Like most physical activities, a strong core is crucial. Keeping your core engaged and directly over the lower body will help maintain good posture and therefore, good form. This is important because it will prevent reaching with your legs, which can put a lot of strain on your knees.

ChiRunning has also become a popular form of running, which focuses upon knee protection and injury prevention while running. The ChiRunning website has a lot of great resources, such as this article on "10 Components of Good Running Technique".


The second (and arguably most common) cause of running injuries is overtraining. Let’s say you just signed up for the Thirsty Thirteen and you realize the most you’ve ever run is crossing Camino Del Rio during lunch rush (no easy feat, of course). In anticipation of the race you decide to start pounding the pavement day after day. Then you find yourself in pain, and not the good kind.

Going too hard too fast is definitely a thing in running. Your body needs time to adapt and build the muscles needed to support a running regimen. For the first couple weeks, embrace the run/walk/hike trifecta. Ease your body (and mind) into running and focus on getting miles on your feet, not running miles, and not a certain mile time.

Strength Training

Lastly, and very much related to the prior two causes is strength training. In a recent yoga class, the instructor made a comment that I think pertains to running; “In yoga, you have to earn your right to flow.” In yoga, it’s important to have a strong foundation in alignment before doing a vigorous flow. In running, it’s important to have strong supporting muscles and solid form. Runners are notorious for weak booties and hips. Find a strength training regimen that you can commit to 2-3 times per week. It can be as simple as a lunges and squats at home, or a formal class. Find what works for you and stick to it.

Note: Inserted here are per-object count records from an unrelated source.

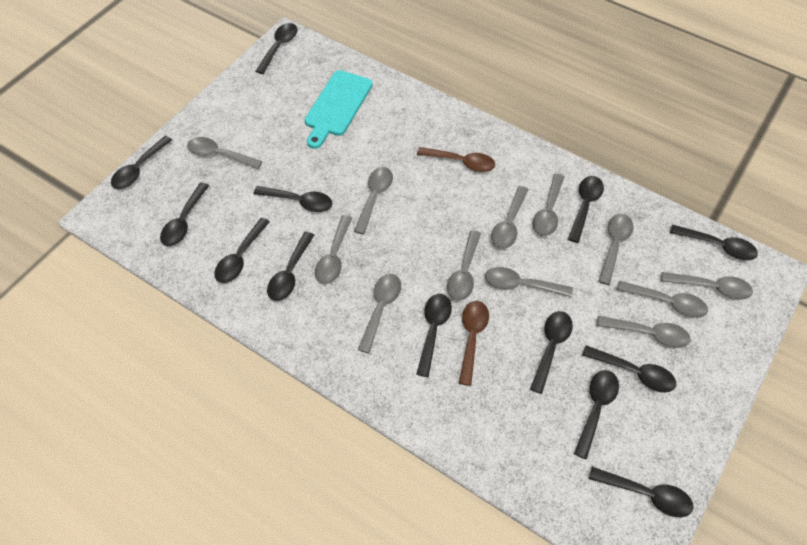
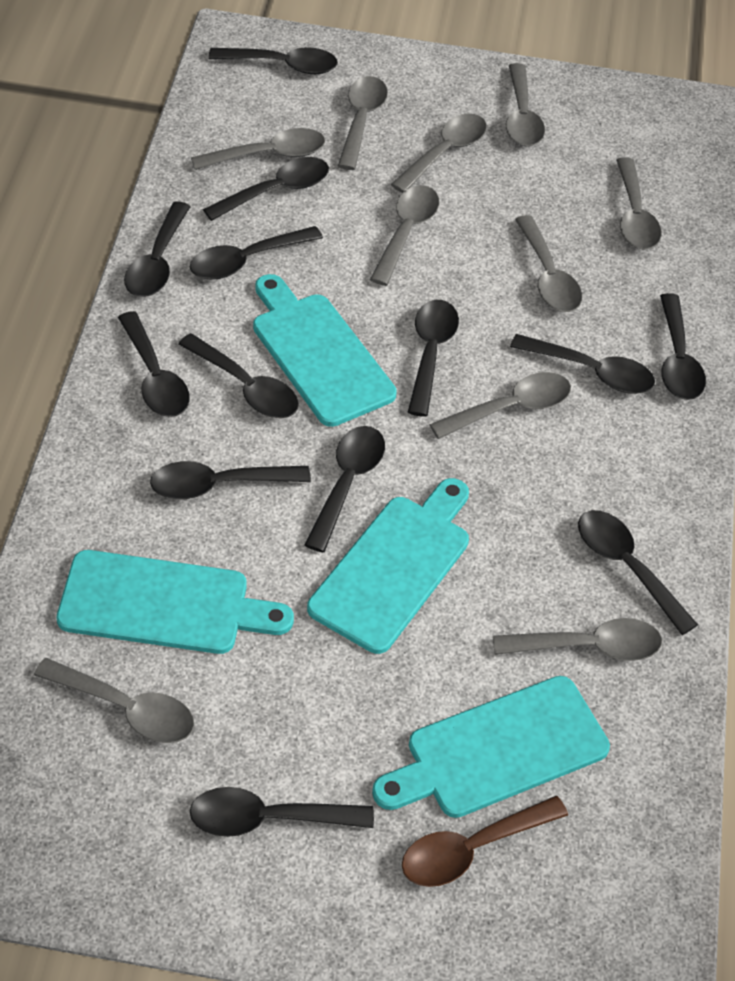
brown spoon: 2 -> 1
grey spoon: 12 -> 10
turquoise cutting board: 1 -> 4

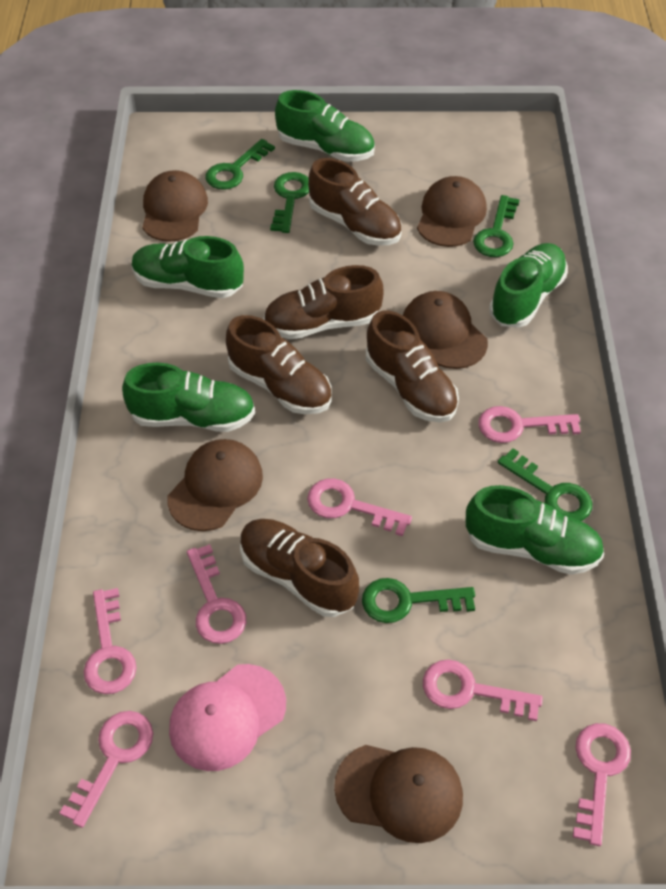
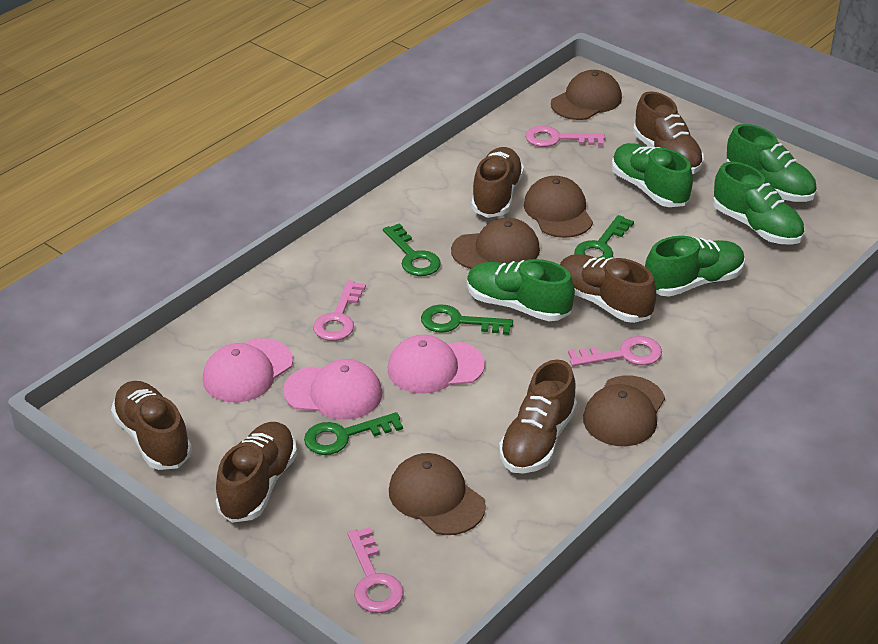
brown shoe: 5 -> 6
green key: 5 -> 4
pink cap: 1 -> 3
pink key: 7 -> 4

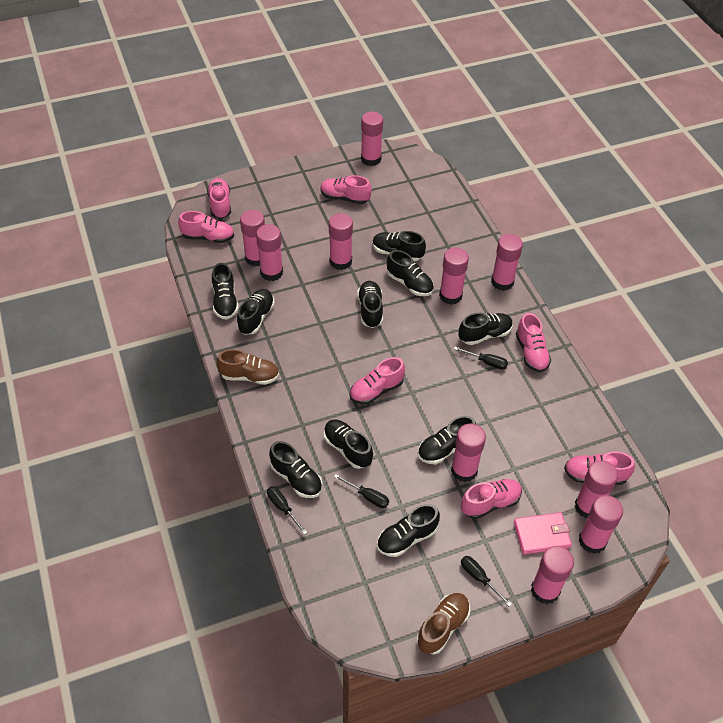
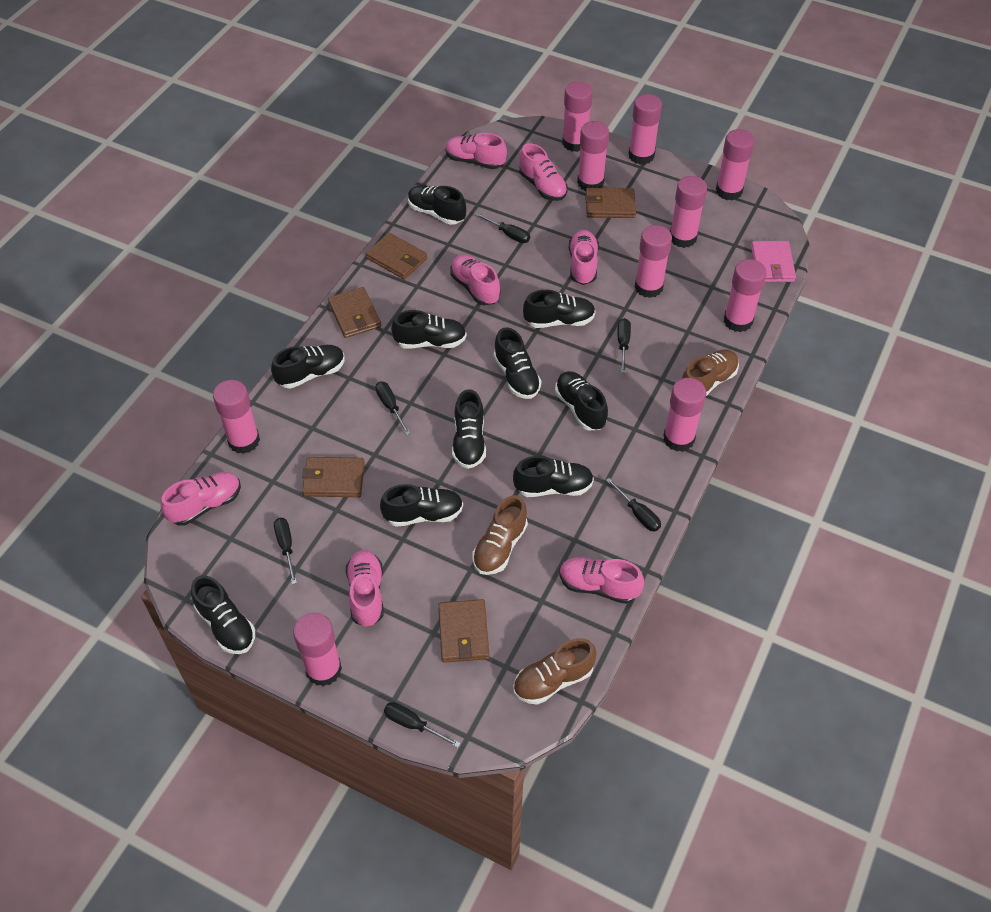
black screwdriver: 4 -> 6
brown shoe: 2 -> 3
brown wallet: 0 -> 5

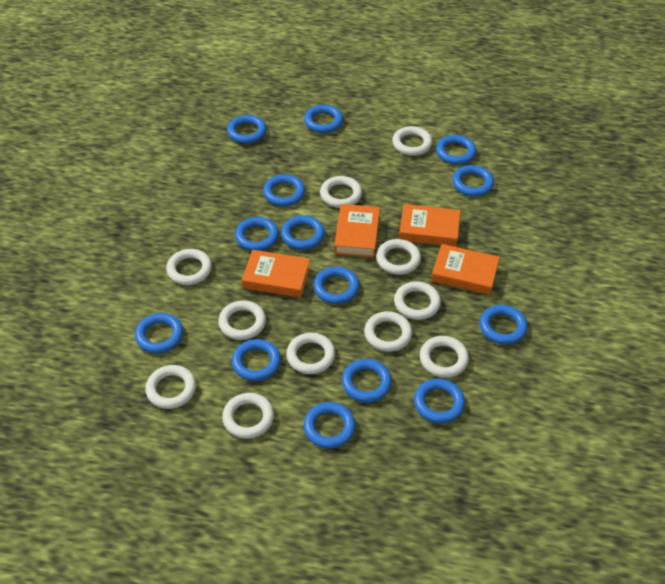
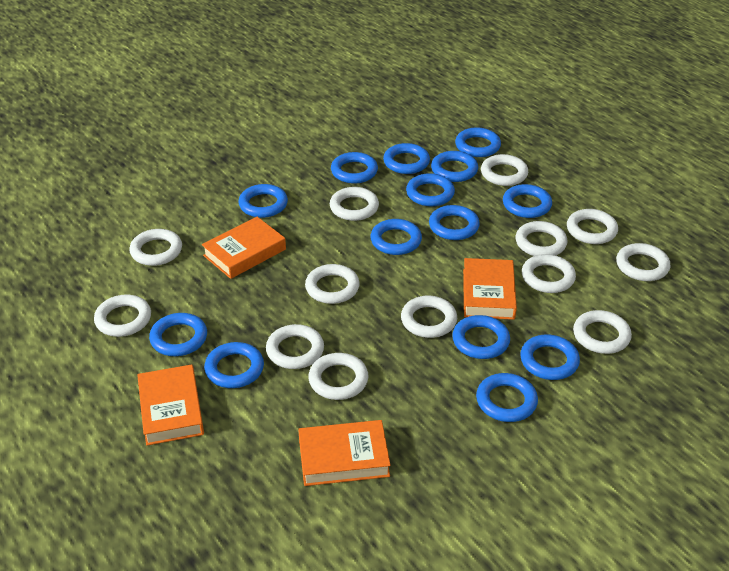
white ring: 11 -> 13

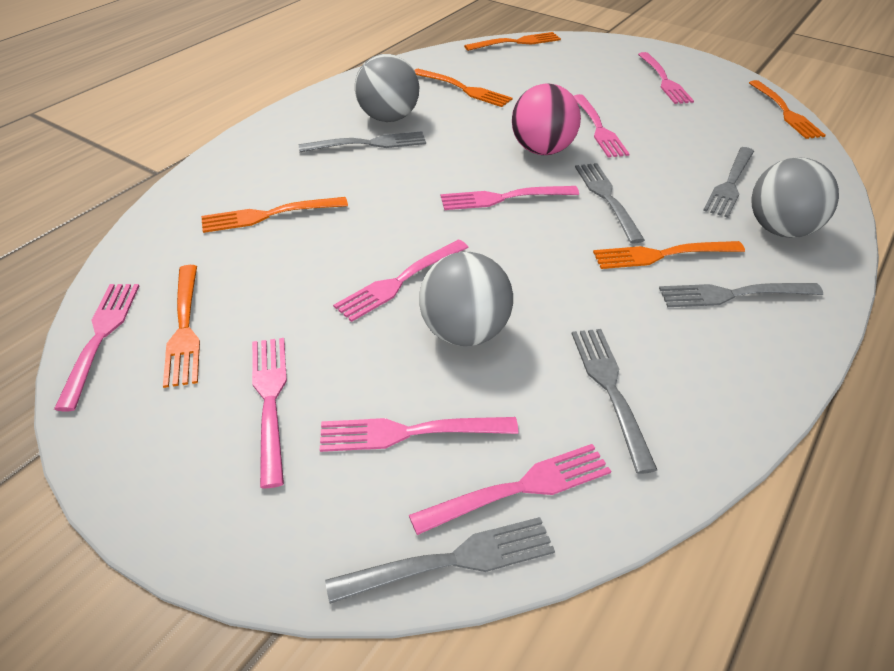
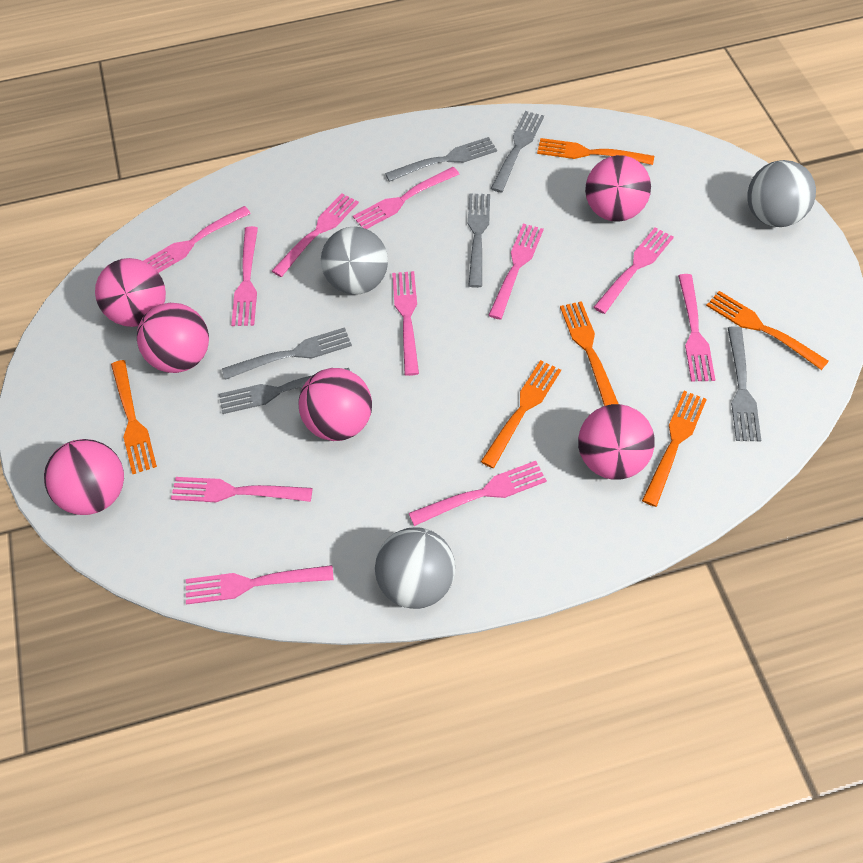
pink ball: 1 -> 6
pink fork: 8 -> 11

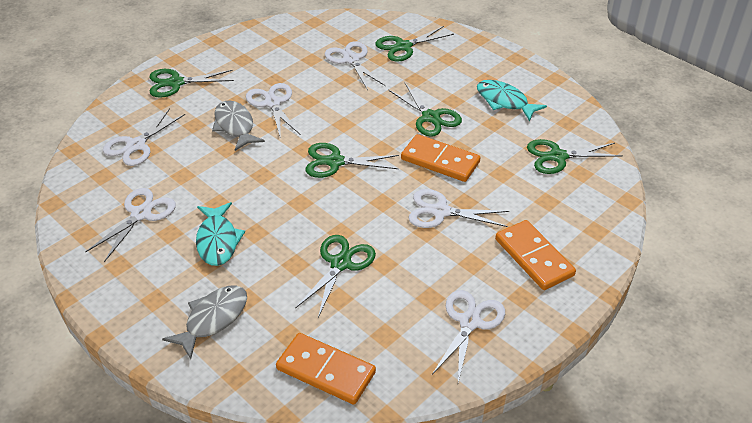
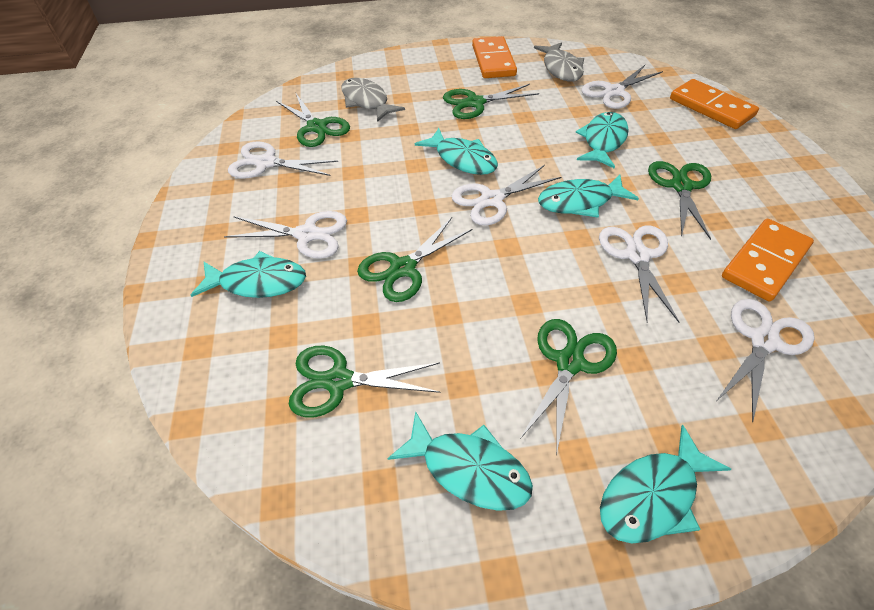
turquoise fish: 2 -> 6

Now, let’s talk about a training schedule. Let me start off by saying I’m not a certified running coach, but I have trained for all kinds of races and I’ve made training plans for friends in the past. This is only a guide, experiment for yourself.

The plan below is simple for a reason and that reason is consistency. Maybe you walk all 30 minutes on Saturday, so what? The main point is you got out there and did it. More importantly, you’re twice as likely to show up next week.

Monday: Rest (This is the most important day!)

Tuesday: 10-20 min walk/run

Wednesday: Strength training (see details below)

Thursday: 10-20 min walk/run

Friday: Strength training

Saturday: 20-30 min walk/run/hike

Sunday: 10-20 min walk/run/hike

From this point, the general rule of them is to build total weekly mileage by 10%, but I would suggest going for time, not distance, if you’re just starting out.

As for a strength training routine, I’m a fan of variety. Last season, I went to a strength training class at the Rec Center. This year, I’ve been bouldering a couple times per week at the Rock Lounge. I used to swear by P90X in college, particularly the plyometrics video. My go to exercises for running are weighted lunges, weighted squats, clam shells, and lateral band walks. Start with a weight that feels challenging but you can still handle 10-12 reps. A good article that covers strength training for both form and injury prevention is on Runner’s World.

There are other practices that runners swear by; namely foam rolling, yoga, and cross-training. Experiment with all of them! I do prefer to stretch after my body is warmed up, i.e. after a run or workout. While it is a little cliche, listening to your body will prevent both burnout and injury.

Another question I hear from new runners is “What gear should I buy?” While I understand the desire to have the right gear (I work at gear shop, afterall!), one of things I love most about running is that there is very little gear. A solid pair of shoes are important. My recommendation is to visit us at Backcountry Experience or the Durango Running Company and have someone fit you properly - a good fit is important. If you sweat a lot, then consider getting a handheld water bottle to run with, or a small running pack. One of the reasons I love running is just how accessible it is.

That’s all folks, now get outside and move your body!